Via Sara, Lande Russell
Department of Biology, The University of Chicago, Chicago, IL, 60637.
Evolution. 1985 May;39(3):505-522. doi: 10.1111/j.1558-5646.1985.tb00391.x.
Studies of spatial variation in the environment have primarily focused on how genetic variation can be maintained. Many one-locus genetic models have addressed this issue, but, for several reasons, these models are not directly applicable to quantitative (polygenic) traits. One reason is that for continuously varying characters, the evolution of the mean phenotype expressed in different environments (the norm of reaction) is also of interest. Our quantitative genetic models describe the evolution of phenotypic response to the environment, also known as phenotypic plasticity (Gause, 1947), and illustrate how the norm of reaction (Schmalhausen, 1949) can be shaped by selection. These models utilize the statistical relationship which exists between genotype-environment interaction and genetic correlation to describe evolution of the mean phenotype under soft and hard selection in coarse-grained environments. Just as genetic correlations among characters within a single environment can constrain the response to simultaneous selection, so can a genetic correlation between states of a character which are expressed in two environments. Unless the genetic correlation across environments is ± 1, polygenic variation is exhausted, or there is a cost to plasticity, panmictic populations under a bivariate fitness function will eventually attain the optimum mean phenotype for a given character in each environment. However, very high positive or negative correlations can substantially slow the rate of evolution and may produce temporary maladaptation in one environment before the optimum joint phenotype is finally attained. Evolutionary trajectories under hard and soft selection can differ: in hard selection, the environments with the highest initial mean fitness contribute most individuals to the mating pool. In both hard and soft selection, evolution toward the optimum in a rare environment is much slower than it is in a common one. A subdivided population model reveals that migration restriction can facilitate local adaptation. However, unless there is no migration or one of the special cases discussed for panmictic populations holds, no geographical variation in the norm of reaction will be maintained at equilibrium. Implications of these results for the interpretation of spatial patterns of phenotypic variation in natural populations are discussed.

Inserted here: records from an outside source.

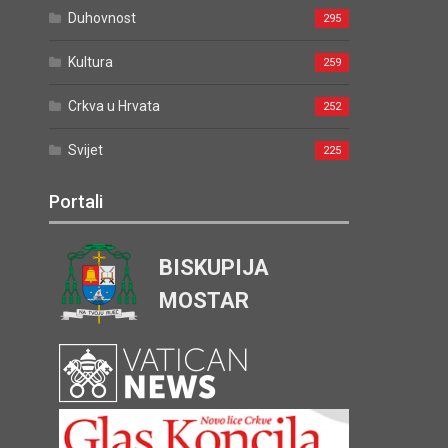
Duhovnost
295
Kultura
259
Crkva u Hrvata
252
Svijet
225
Portali
BISKUPIJA
MOSTAR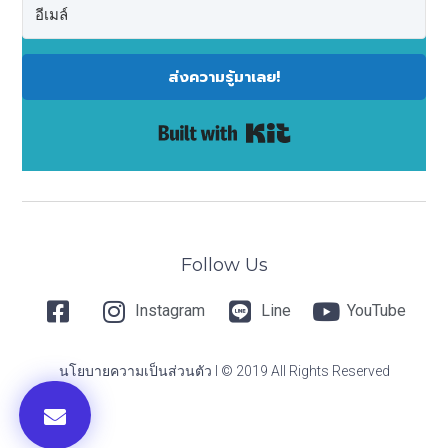
ส่งความรู้มาเลย!
Built with Kit
Follow Us
Instagram
Line
YouTube
นโยบายความเป็นส่วนตัว I © 2019 All Rights Reserved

对环境空间变异的研究主要集中在如何维持遗传变异上。许多单基因座遗传模型都探讨了这个问题,但由于多种原因,这些模型并不直接适用于数量(多基因)性状。一个原因是,对于连续变化的性状,在不同环境中表达的平均表型(反应规范)的进化也很重要。我们的数量遗传模型描述了对环境的表型反应的进化,也称为表型可塑性(高斯,1947),并说明了反应规范(施马尔豪森,1949)是如何通过选择形成的。这些模型利用基因型 - 环境相互作用与遗传相关性之间存在的统计关系,来描述在粗粒度环境中软选择和硬选择下平均表型的进化。正如单一环境中性状之间的遗传相关性会限制对同时选择的反应一样,在两种环境中表达的同一性状状态之间的遗传相关性也会如此。除非跨环境的遗传相关性为±1、多基因变异耗尽,或者可塑性存在代价,否则在双变量适合度函数下的随机交配种群最终将在每个环境中达到给定性状的最佳平均表型。然而,非常高的正相关或负相关会大大减缓进化速度,并可能在最终达到最佳联合表型之前在一个环境中产生暂时的适应不良。硬选择和软选择下的进化轨迹可能不同:在硬选择中,初始平均适合度最高的环境为交配库贡献的个体最多。在硬选择和软选择中,在稀有环境中向最优状态的进化都比在常见环境中慢得多。一个细分种群模型表明,迁移限制可以促进局部适应。然而,除非没有迁移或随机交配种群所讨论的特殊情况之一成立,否则在平衡状态下反应规范不会维持地理变异。本文讨论了这些结果对解释自然种群中表型变异空间模式的意义。